You have to have a copy of your ID to even vote by absentee here.

I is amazing how many people have absolutely no compassion or capability of seeing others situations. "I have to have my Drivers License, so what is the problem?" Well, I put the most awful curse on you I can think of: I hope you have to go through what my dad has gone through in the last six months!

Jedi Guy

(3,286 posts)
18. I don't think it's a lack of compassion so much as an inability to understand how someone has no ID.
Sat Apr 28, 2018, 11:27 AM
Apr 2018

I find it hard to imagine simply because I regularly walk around with five forms of photo ID on me at all times: Ontario driver's license, Arizona driver's license, Canadian permanent resident card, US passport card, and Ontario health card. My passport is at home in my lockbox, but accessible. To me, that's just normal.

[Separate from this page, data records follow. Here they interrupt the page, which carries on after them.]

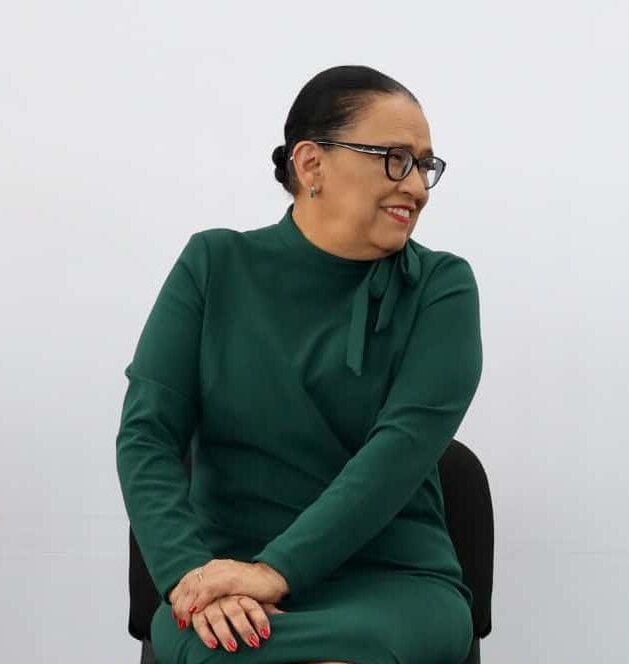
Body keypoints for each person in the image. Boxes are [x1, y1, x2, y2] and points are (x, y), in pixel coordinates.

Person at [116, 65, 480, 664]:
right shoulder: (213, 265)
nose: (415, 185)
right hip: (227, 580)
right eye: (394, 158)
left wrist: (277, 570)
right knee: (225, 649)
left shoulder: (442, 287)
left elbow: (401, 450)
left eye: (424, 165)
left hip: (392, 581)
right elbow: (147, 435)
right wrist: (190, 578)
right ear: (311, 165)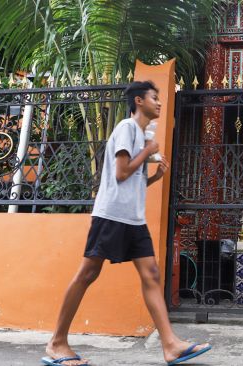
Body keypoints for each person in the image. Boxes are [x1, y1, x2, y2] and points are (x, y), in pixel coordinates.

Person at [42, 81, 211, 366]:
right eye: (153, 98)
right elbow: (121, 173)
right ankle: (57, 341)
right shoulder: (127, 128)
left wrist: (156, 175)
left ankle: (170, 344)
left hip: (133, 218)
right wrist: (148, 151)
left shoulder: (140, 134)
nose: (159, 103)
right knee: (88, 273)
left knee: (152, 274)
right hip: (111, 215)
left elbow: (133, 180)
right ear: (138, 101)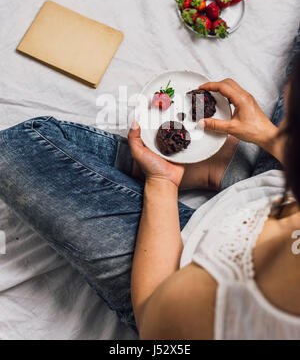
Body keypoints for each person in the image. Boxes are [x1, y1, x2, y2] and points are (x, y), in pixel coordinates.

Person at [0, 29, 299, 340]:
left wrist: (162, 183)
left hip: (176, 265)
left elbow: (156, 319)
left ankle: (215, 170)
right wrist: (269, 136)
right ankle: (228, 172)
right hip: (278, 181)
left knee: (18, 149)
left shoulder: (235, 310)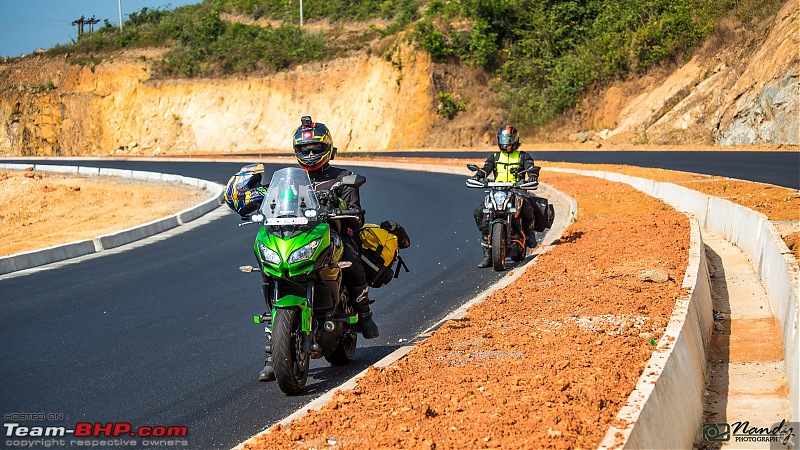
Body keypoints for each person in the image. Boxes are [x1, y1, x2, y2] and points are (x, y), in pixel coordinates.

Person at [225, 116, 380, 382]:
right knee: (268, 267)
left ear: (328, 149)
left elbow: (355, 215)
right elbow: (270, 202)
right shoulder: (287, 181)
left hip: (332, 235)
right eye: (304, 150)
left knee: (352, 259)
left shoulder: (342, 178)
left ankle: (364, 313)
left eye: (315, 149)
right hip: (296, 238)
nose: (310, 154)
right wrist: (251, 200)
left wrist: (339, 207)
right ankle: (273, 356)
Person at [471, 125, 539, 268]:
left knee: (527, 206)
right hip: (497, 190)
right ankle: (488, 255)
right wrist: (478, 175)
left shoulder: (523, 156)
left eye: (509, 139)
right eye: (503, 139)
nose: (506, 142)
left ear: (515, 140)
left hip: (516, 190)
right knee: (480, 213)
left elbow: (531, 167)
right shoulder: (494, 157)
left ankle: (530, 234)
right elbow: (486, 169)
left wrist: (532, 176)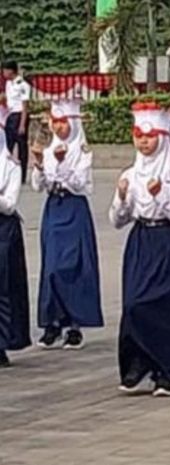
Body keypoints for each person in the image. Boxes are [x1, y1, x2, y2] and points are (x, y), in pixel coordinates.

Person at [109, 101, 170, 397]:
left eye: (150, 136)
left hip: (168, 241)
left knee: (166, 305)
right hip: (141, 240)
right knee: (134, 303)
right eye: (139, 136)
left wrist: (161, 199)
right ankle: (137, 362)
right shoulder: (131, 174)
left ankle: (165, 372)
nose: (144, 142)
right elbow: (117, 220)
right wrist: (121, 198)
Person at [31, 99, 103, 349]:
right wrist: (40, 163)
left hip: (74, 207)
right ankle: (53, 322)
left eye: (64, 122)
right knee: (51, 266)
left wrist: (60, 164)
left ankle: (75, 324)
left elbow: (78, 183)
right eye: (56, 122)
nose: (59, 127)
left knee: (73, 264)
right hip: (54, 207)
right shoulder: (50, 149)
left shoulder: (82, 151)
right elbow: (38, 185)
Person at [0, 101, 30, 368]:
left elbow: (9, 204)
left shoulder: (9, 166)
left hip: (3, 228)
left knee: (3, 285)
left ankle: (3, 342)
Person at [2, 61, 30, 184]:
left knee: (22, 147)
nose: (3, 73)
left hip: (19, 116)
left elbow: (25, 106)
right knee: (8, 147)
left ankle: (22, 176)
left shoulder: (23, 85)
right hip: (10, 116)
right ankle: (6, 174)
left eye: (4, 70)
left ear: (11, 71)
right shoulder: (8, 83)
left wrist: (22, 124)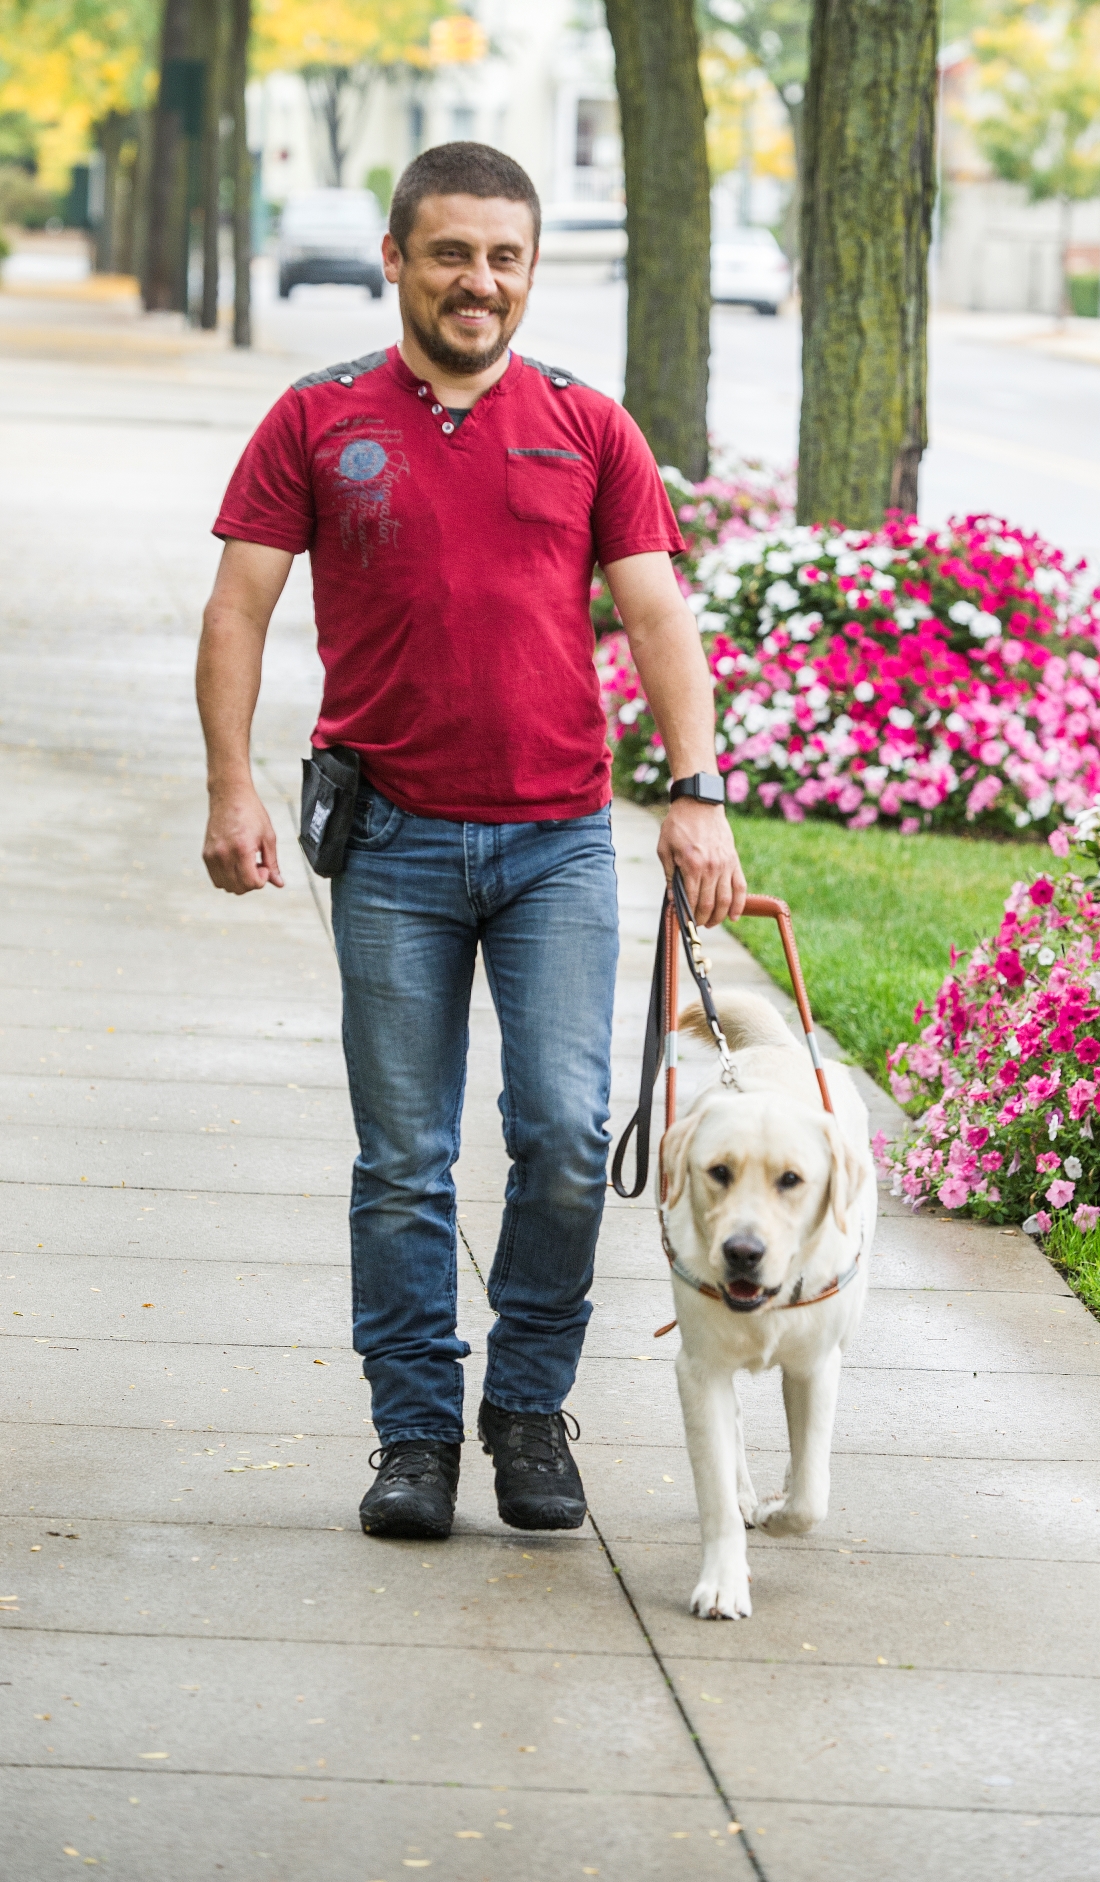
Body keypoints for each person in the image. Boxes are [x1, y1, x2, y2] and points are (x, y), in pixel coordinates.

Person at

In a way, photo ID is like air. Most people never even think about it until they don't have it. I've heard horror stories of people whose ID has been lost or stolen having to jump through umpty-ump crazy hoops to prove their identity in order to get replacement cards.

Unfortunately, a lot of the time it's hard to sympathize or empathize with the plight of another person when you can't imagine finding yourself in that situation. To those of us who pay attention, these laws are plainly a ploy to suppress the vote, since we know that the GOP is trying to solve a "problem" that doesn't exist. It's cynical in the extreme.